1255 : Vaugneray, Fleschanges, Saint-Paul-en-Jarez, Fleurieu, ¼ de Rochetaillée, ½ Passelonges, ½ Sainte-Foy, ½ Fontaines, ¼ Rive de Gier, ¼ Saint-ANdéol, 1/6 Reyrieux ? 1/8 Soucieux.
1255 : ½ Anse, ½ Saint-Cyr, ½ Vaugneray, ¼ Lentilly, Tassin, ½ COuzon, 1/8 de la Comté, ½ Saint-Genis-les-Ollières, ¼ Passelonges, 1/6 Balaun, ½ Saint-Martin-d’Annaux, ½ La Madeleine, 1/6 Feurs, ¼ Genay, Chalens.»
(…) « Nous avons pris jusqu’ici pour unité la localité. Or chacune d’elles se divise à son tour et se répartit entre de nombreux obéanciers. Lors de la division des terres, chaque chanoine ne se voit octroyer qu’une moitié, qu’un quart, un sixième, voir un huitième de village, et même parfois une fraction qui n’est désignée que par le terme vague « illud ».
Plus loin, p. 197, on peut lire « Le mot d’obéance désigne non seulement la totalité du lot confié au chanoine, mais aussi chacune des localités qui en fait partie. On parle couramment de l’obéance de tel endroit ; rien ne s’oppose à une telle appellation, puisque l’obéance, au sens large, n’est pas une circonscription territoriale mais un ensemble de droits fonciers. (…) »
La complexité du système et les changements fréquents de répartition expliquent sans doute pourquoi nous n’avons pas trouvé une liste claire des différentes obéances et des chanoines qui y sont rattachés.
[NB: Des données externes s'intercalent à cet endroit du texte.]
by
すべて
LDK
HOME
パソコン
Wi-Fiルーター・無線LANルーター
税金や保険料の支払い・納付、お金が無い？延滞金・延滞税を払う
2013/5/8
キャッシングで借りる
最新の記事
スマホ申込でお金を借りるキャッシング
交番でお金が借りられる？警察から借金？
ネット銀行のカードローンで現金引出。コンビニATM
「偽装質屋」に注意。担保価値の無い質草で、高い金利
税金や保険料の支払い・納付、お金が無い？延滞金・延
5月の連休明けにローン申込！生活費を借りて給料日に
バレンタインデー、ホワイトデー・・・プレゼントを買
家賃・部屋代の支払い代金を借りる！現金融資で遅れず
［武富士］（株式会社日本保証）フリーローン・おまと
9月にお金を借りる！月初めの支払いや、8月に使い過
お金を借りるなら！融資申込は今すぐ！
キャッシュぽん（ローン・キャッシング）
Il faudrait pour cela retourner aux sources, en explorant notamment les fonds conservés aux Archives départementales du Rhône et cités par Bruno Galland. A défaut, vous pourriez contacter les archives afin de savoir comment accéder au Répertoire numérique des sous-séries 1G-10G réalisé par Henri Hours, Lyon, 1959.
Vous pouvez aussi lire en ligne l’Obituarium Lugdunensis Ecclesiae. Nécrologie des personnages illustres et des bienfaiteurs de l'Église métropolitaine de Lyon du IXe au XVe siècle. Publié pour la première fois avec des notes et documents inédits par M.-C. Guigue, 1867.
Puisque vous êtes en Bretagne, vous pourriez également vous rapprocher de la bibliothèque universitaire de Rennes qui conserve un exemplaire de l’ouvrage de Marcel David Le patrimoine foncier de l'Église de Lyon de 984 à 1267.
N’hésitez pas à consulter le catalogue collectif de France pour localiser des documents susceptibles de vous intéresser.
Quant à votre recherche de correspondant d’un certain niveau pour échanger sur l’histoire lyonnaise, vous pourriez prendre contact avec la Société d’histoire de Lyon, qui devrait être à même de vous mettre en relation avec des personnes intéressées.